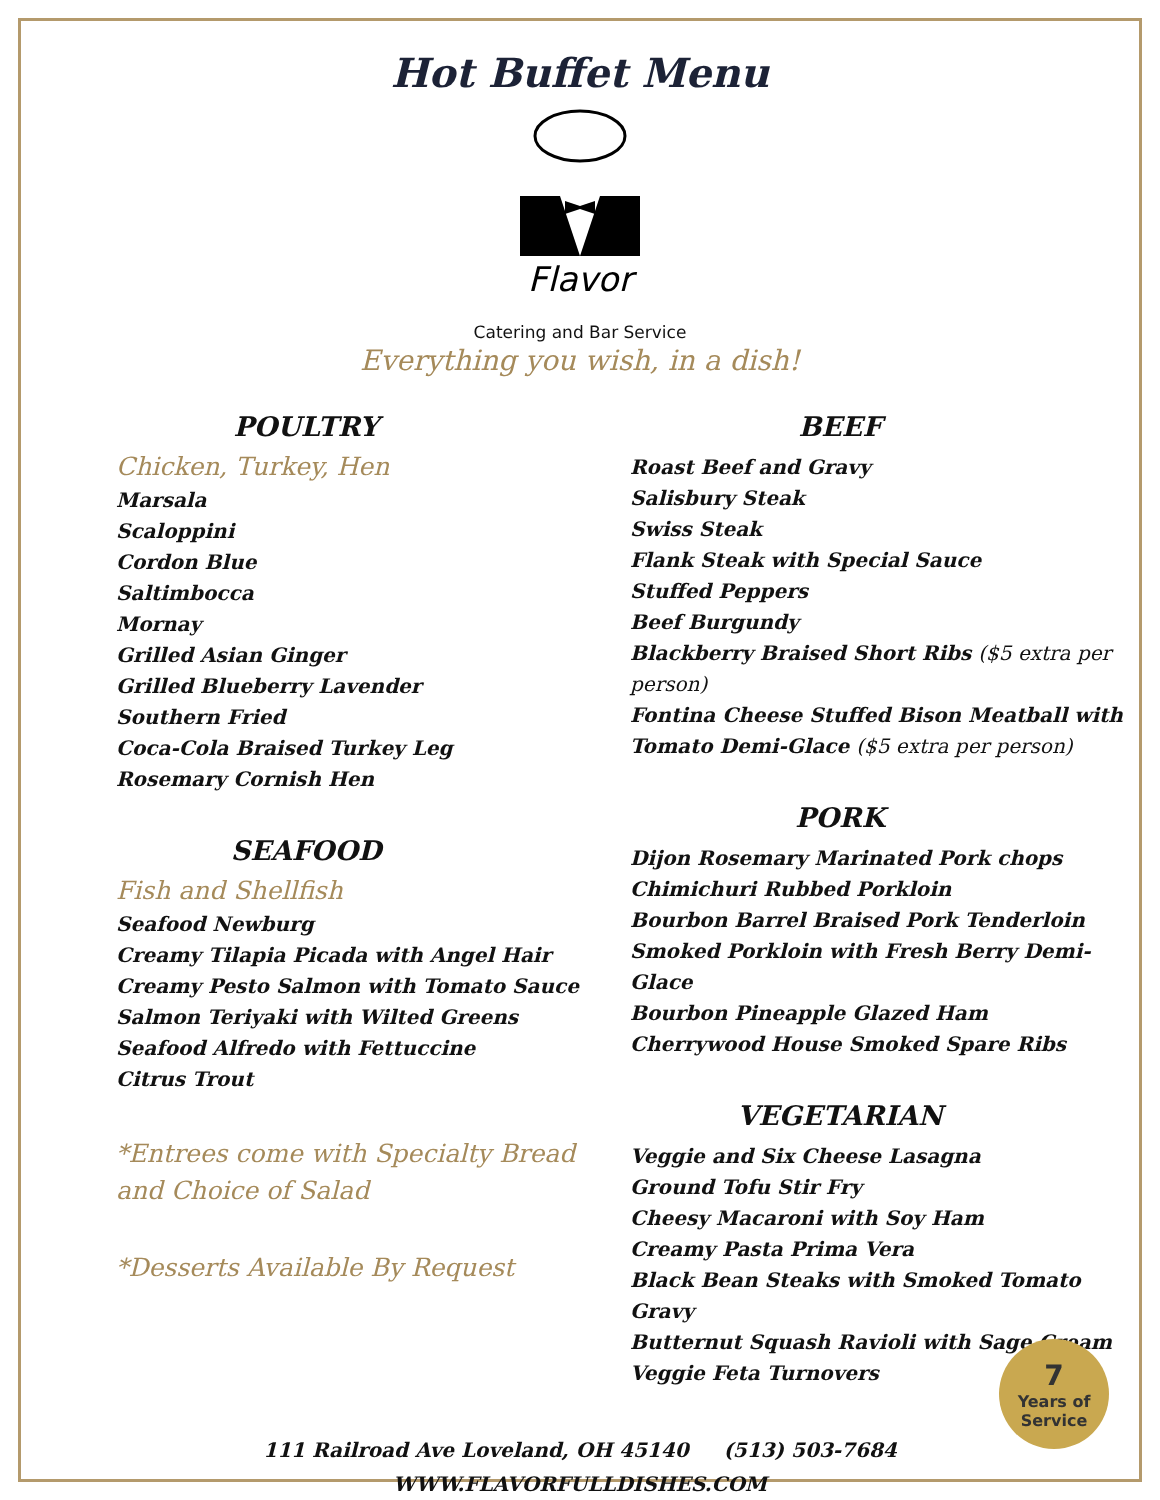Hot Buffet Menu
Flavor
Catering and Bar Service
Everything you wish, in a dish!
POULTRY
Chicken, Turkey, Hen
Marsala
Scaloppini
Cordon Blue
Saltimbocca
Mornay
Grilled Asian Ginger
Grilled Blueberry Lavender
Southern Fried
Coca-Cola Braised Turkey Leg
Rosemary Cornish Hen
SEAFOOD
Fish and Shellfish
Seafood Newburg
Creamy Tilapia Picada with Angel Hair
Creamy Pesto Salmon with Tomato Sauce
Salmon Teriyaki with Wilted Greens
Seafood Alfredo with Fettuccine
Citrus Trout
*Entrees come with Specialty Bread and Choice of Salad
*Desserts Available By Request
BEEF
Roast Beef and Gravy
Salisbury Steak
Swiss Steak
Flank Steak with Special Sauce
Stuffed Peppers
Beef Burgundy
Blackberry Braised Short Ribs ($5 extra per person)
Fontina Cheese Stuffed Bison Meatball with Tomato Demi-Glace ($5 extra per person)
PORK
Dijon Rosemary Marinated Pork chops
Chimichuri Rubbed Porkloin
Bourbon Barrel Braised Pork Tenderloin
Smoked Porkloin with Fresh Berry Demi-Glace
Bourbon Pineapple Glazed Ham
Cherrywood House Smoked Spare Ribs
VEGETARIAN
Veggie and Six Cheese Lasagna
Ground Tofu Stir Fry
Cheesy Macaroni with Soy Ham
Creamy Pasta Prima Vera
Black Bean Steaks with Smoked Tomato Gravy
Butternut Squash Ravioli with Sage Cream
Veggie Feta Turnovers
111 Railroad Ave Loveland, OH 45140 (513) 503-7684
WWW.FLAVORFULLDISHES.COM
7
Years of Service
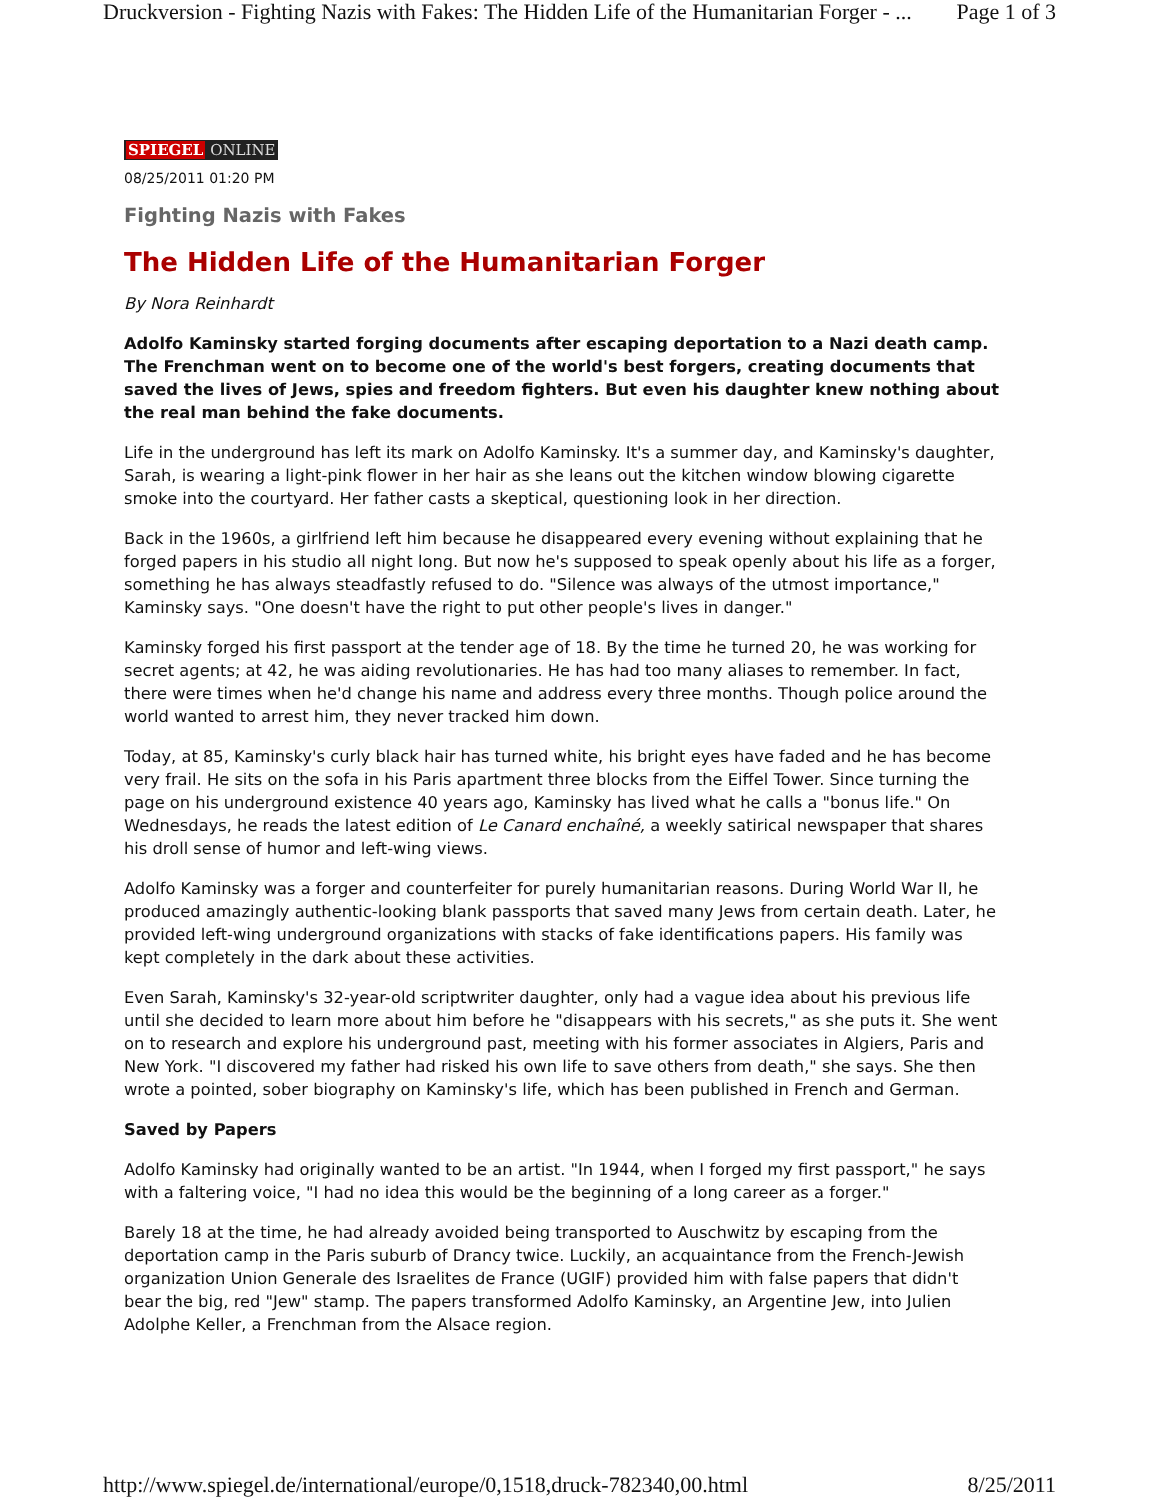Druckversion - Fighting Nazis with Fakes: The Hidden Life of the Humanitarian Forger - ... Page 1 of 3
SPIEGEL ONLINE
08/25/2011 01:20 PM
Fighting Nazis with Fakes
The Hidden Life of the Humanitarian Forger
By Nora Reinhardt
Adolfo Kaminsky started forging documents after escaping deportation to a Nazi death camp. The Frenchman went on to become one of the world's best forgers, creating documents that saved the lives of Jews, spies and freedom fighters. But even his daughter knew nothing about the real man behind the fake documents.
Life in the underground has left its mark on Adolfo Kaminsky. It's a summer day, and Kaminsky's daughter, Sarah, is wearing a light-pink flower in her hair as she leans out the kitchen window blowing cigarette smoke into the courtyard. Her father casts a skeptical, questioning look in her direction.
Back in the 1960s, a girlfriend left him because he disappeared every evening without explaining that he forged papers in his studio all night long. But now he's supposed to speak openly about his life as a forger, something he has always steadfastly refused to do. "Silence was always of the utmost importance," Kaminsky says. "One doesn't have the right to put other people's lives in danger."
Kaminsky forged his first passport at the tender age of 18. By the time he turned 20, he was working for secret agents; at 42, he was aiding revolutionaries. He has had too many aliases to remember. In fact, there were times when he'd change his name and address every three months. Though police around the world wanted to arrest him, they never tracked him down.
Today, at 85, Kaminsky's curly black hair has turned white, his bright eyes have faded and he has become very frail. He sits on the sofa in his Paris apartment three blocks from the Eiffel Tower. Since turning the page on his underground existence 40 years ago, Kaminsky has lived what he calls a "bonus life." On Wednesdays, he reads the latest edition of Le Canard enchaîné, a weekly satirical newspaper that shares his droll sense of humor and left-wing views.
Adolfo Kaminsky was a forger and counterfeiter for purely humanitarian reasons. During World War II, he produced amazingly authentic-looking blank passports that saved many Jews from certain death. Later, he provided left-wing underground organizations with stacks of fake identifications papers. His family was kept completely in the dark about these activities.
Even Sarah, Kaminsky's 32-year-old scriptwriter daughter, only had a vague idea about his previous life until she decided to learn more about him before he "disappears with his secrets," as she puts it. She went on to research and explore his underground past, meeting with his former associates in Algiers, Paris and New York. "I discovered my father had risked his own life to save others from death," she says. She then wrote a pointed, sober biography on Kaminsky's life, which has been published in French and German.
Saved by Papers
Adolfo Kaminsky had originally wanted to be an artist. "In 1944, when I forged my first passport," he says with a faltering voice, "I had no idea this would be the beginning of a long career as a forger."
Barely 18 at the time, he had already avoided being transported to Auschwitz by escaping from the deportation camp in the Paris suburb of Drancy twice. Luckily, an acquaintance from the French-Jewish organization Union Generale des Israelites de France (UGIF) provided him with false papers that didn't bear the big, red "Jew" stamp. The papers transformed Adolfo Kaminsky, an Argentine Jew, into Julien Adolphe Keller, a Frenchman from the Alsace region.
http://www.spiegel.de/international/europe/0,1518,druck-782340,00.html 8/25/2011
== == ==
> Exercise
Reproduce every entry above in full and exactly, though not its pictures.

> Solution for this task
Hot Buffet Menu
Flavor
Catering and Bar Service
Everything you wish, in a dish!
POULTRY
Chicken, Turkey, Hen
Marsala
Scaloppini
Cordon Blue
Saltimbocca
Mornay
Grilled Asian Ginger
Grilled Blueberry Lavender
Southern Fried
Coca-Cola Braised Turkey Leg
Rosemary Cornish Hen
SEAFOOD
Fish and Shellfish
Seafood Newburg
Creamy Tilapia Picada with Angel Hair
Creamy Pesto Salmon with Tomato Sauce
Salmon Teriyaki with Wilted Greens
Seafood Alfredo with Fettuccine
Citrus Trout
*Entrees come with Specialty Bread and Choice of Salad
*Desserts Available By Request
BEEF
Roast Beef and Gravy
Salisbury Steak
Swiss Steak
Flank Steak with Special Sauce
Stuffed Peppers
Beef Burgundy
Blackberry Braised Short Ribs ($5 extra per person)
Fontina Cheese Stuffed Bison Meatball with Tomato Demi-Glace ($5 extra per person)
PORK
Dijon Rosemary Marinated Pork chops
Chimichuri Rubbed Porkloin
Bourbon Barrel Braised Pork Tenderloin
Smoked Porkloin with Fresh Berry Demi-Glace
Bourbon Pineapple Glazed Ham
Cherrywood House Smoked Spare Ribs
VEGETARIAN
Veggie and Six Cheese Lasagna
Ground Tofu Stir Fry
Cheesy Macaroni with Soy Ham
Creamy Pasta Prima Vera
Black Bean Steaks with Smoked Tomato Gravy
Butternut Squash Ravioli with Sage Cream
Veggie Feta Turnovers
111 Railroad Ave Loveland, OH 45140 (513) 503-7684
WWW.FLAVORFULLDISHES.COM
7
Years of Service
Druckversion - Fighting Nazis with Fakes: The Hidden Life of the Humanitarian Forger - ... Page 1 of 3
SPIEGEL ONLINE
08/25/2011 01:20 PM
Fighting Nazis with Fakes
The Hidden Life of the Humanitarian Forger
By Nora Reinhardt
Adolfo Kaminsky started forging documents after escaping deportation to a Nazi death camp. The Frenchman went on to become one of the world's best forgers, creating documents that saved the lives of Jews, spies and freedom fighters. But even his daughter knew nothing about the real man behind the fake documents.
Life in the underground has left its mark on Adolfo Kaminsky. It's a summer day, and Kaminsky's daughter, Sarah, is wearing a light-pink flower in her hair as she leans out the kitchen window blowing cigarette smoke into the courtyard. Her father casts a skeptical, questioning look in her direction.
Back in the 1960s, a girlfriend left him because he disappeared every evening without explaining that he forged papers in his studio all night long. But now he's supposed to speak openly about his life as a forger, something he has always steadfastly refused to do. "Silence was always of the utmost importance," Kaminsky says. "One doesn't have the right to put other people's lives in danger."
Kaminsky forged his first passport at the tender age of 18. By the time he turned 20, he was working for secret agents; at 42, he was aiding revolutionaries. He has had too many aliases to remember. In fact, there were times when he'd change his name and address every three months. Though police around the world wanted to arrest him, they never tracked him down.
Today, at 85, Kaminsky's curly black hair has turned white, his bright eyes have faded and he has become very frail. He sits on the sofa in his Paris apartment three blocks from the Eiffel Tower. Since turning the page on his underground existence 40 years ago, Kaminsky has lived what he calls a "bonus life." On Wednesdays, he reads the latest edition of Le Canard enchaîné, a weekly satirical newspaper that shares his droll sense of humor and left-wing views.
Adolfo Kaminsky was a forger and counterfeiter for purely humanitarian reasons. During World War II, he produced amazingly authentic-looking blank passports that saved many Jews from certain death. Later, he provided left-wing underground organizations with stacks of fake identifications papers. His family was kept completely in the dark about these activities.
Even Sarah, Kaminsky's 32-year-old scriptwriter daughter, only had a vague idea about his previous life until she decided to learn more about him before he "disappears with his secrets," as she puts it. She went on to research and explore his underground past, meeting with his former associates in Algiers, Paris and New York. "I discovered my father had risked his own life to save others from death," she says. She then wrote a pointed, sober biography on Kaminsky's life, which has been published in French and German.
Saved by Papers
Adolfo Kaminsky had originally wanted to be an artist. "In 1944, when I forged my first passport," he says with a faltering voice, "I had no idea this would be the beginning of a long career as a forger."
Barely 18 at the time, he had already avoided being transported to Auschwitz by escaping from the deportation camp in the Paris suburb of Drancy twice. Luckily, an acquaintance from the French-Jewish organization Union Generale des Israelites de France (UGIF) provided him with false papers that didn't bear the big, red "Jew" stamp. The papers transformed Adolfo Kaminsky, an Argentine Jew, into Julien Adolphe Keller, a Frenchman from the Alsace region.
http://www.spiegel.de/international/europe/0,1518,druck-782340,00.html 8/25/2011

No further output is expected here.